Write the entries below again, precisely as they appear.

= Beginning of Section =

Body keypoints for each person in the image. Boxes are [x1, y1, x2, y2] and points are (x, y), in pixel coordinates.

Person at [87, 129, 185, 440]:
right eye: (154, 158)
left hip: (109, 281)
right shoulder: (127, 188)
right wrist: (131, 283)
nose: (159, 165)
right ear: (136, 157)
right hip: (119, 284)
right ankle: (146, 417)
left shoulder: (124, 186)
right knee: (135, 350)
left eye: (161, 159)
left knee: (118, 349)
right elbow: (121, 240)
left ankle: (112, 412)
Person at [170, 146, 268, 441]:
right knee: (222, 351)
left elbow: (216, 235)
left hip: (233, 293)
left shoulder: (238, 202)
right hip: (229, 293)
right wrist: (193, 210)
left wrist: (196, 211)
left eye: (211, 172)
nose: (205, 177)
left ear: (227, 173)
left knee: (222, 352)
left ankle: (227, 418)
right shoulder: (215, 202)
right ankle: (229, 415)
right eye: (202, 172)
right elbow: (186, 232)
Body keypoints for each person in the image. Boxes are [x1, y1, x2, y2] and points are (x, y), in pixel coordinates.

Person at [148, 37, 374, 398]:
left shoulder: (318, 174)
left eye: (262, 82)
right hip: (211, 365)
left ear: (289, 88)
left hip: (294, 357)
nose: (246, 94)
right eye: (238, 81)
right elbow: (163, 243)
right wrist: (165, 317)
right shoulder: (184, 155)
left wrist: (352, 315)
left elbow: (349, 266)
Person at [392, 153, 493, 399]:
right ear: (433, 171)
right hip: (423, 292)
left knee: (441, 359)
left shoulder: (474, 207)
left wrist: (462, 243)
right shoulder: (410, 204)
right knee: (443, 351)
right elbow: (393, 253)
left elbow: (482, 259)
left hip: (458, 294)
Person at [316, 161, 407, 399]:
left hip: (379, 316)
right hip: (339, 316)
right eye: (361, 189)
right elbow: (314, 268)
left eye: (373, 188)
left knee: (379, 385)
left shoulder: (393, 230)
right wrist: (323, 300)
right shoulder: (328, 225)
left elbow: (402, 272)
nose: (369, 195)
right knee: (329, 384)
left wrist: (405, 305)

= End of Section =

REPLY —
Body keypoints for each person in the image. Boxes are [x1, y1, x2, y2] and points are (x, y), in pixel coordinates.

Person at [87, 129, 185, 440]:
right eye: (154, 158)
left hip: (109, 281)
right shoulder: (127, 188)
right wrist: (131, 283)
nose: (159, 165)
right ear: (136, 157)
right hip: (119, 284)
right ankle: (146, 417)
left shoulder: (124, 186)
right knee: (135, 350)
left eye: (161, 159)
left knee: (118, 349)
right elbow: (121, 240)
left ankle: (112, 412)
Person at [170, 146, 268, 441]:
right knee: (222, 351)
left elbow: (216, 235)
left hip: (233, 293)
left shoulder: (238, 202)
right hip: (229, 293)
right wrist: (193, 210)
left wrist: (196, 211)
left eye: (211, 172)
nose: (205, 177)
left ear: (227, 173)
left knee: (222, 352)
left ankle: (227, 418)
right shoulder: (215, 202)
right ankle: (229, 415)
right eye: (202, 172)
right elbow: (186, 232)
Body keypoints for each person in the image. Boxes are [x1, y1, x2, y2] and points are (x, y), in pixel coordinates.

Person at [148, 37, 374, 398]:
left shoulder: (318, 174)
left eye: (262, 82)
right hip: (211, 365)
left ear: (289, 88)
left hip: (294, 357)
nose: (246, 94)
right eye: (238, 81)
right elbow: (163, 243)
right wrist: (165, 317)
right shoulder: (184, 155)
left wrist: (352, 315)
left elbow: (349, 266)
Person at [392, 153, 493, 399]:
right ear: (433, 171)
right hip: (423, 292)
left knee: (441, 359)
left shoulder: (474, 207)
left wrist: (462, 243)
right shoulder: (410, 204)
right knee: (443, 351)
right elbow: (393, 253)
left elbow: (482, 259)
left hip: (458, 294)
Person at [316, 161, 407, 399]:
left hip: (379, 316)
right hip: (339, 316)
right eye: (361, 189)
right elbow: (314, 268)
left eye: (373, 188)
left knee: (379, 385)
left shoulder: (393, 230)
right wrist: (323, 300)
right shoulder: (328, 225)
left elbow: (402, 272)
nose: (369, 195)
right knee: (329, 384)
left wrist: (405, 305)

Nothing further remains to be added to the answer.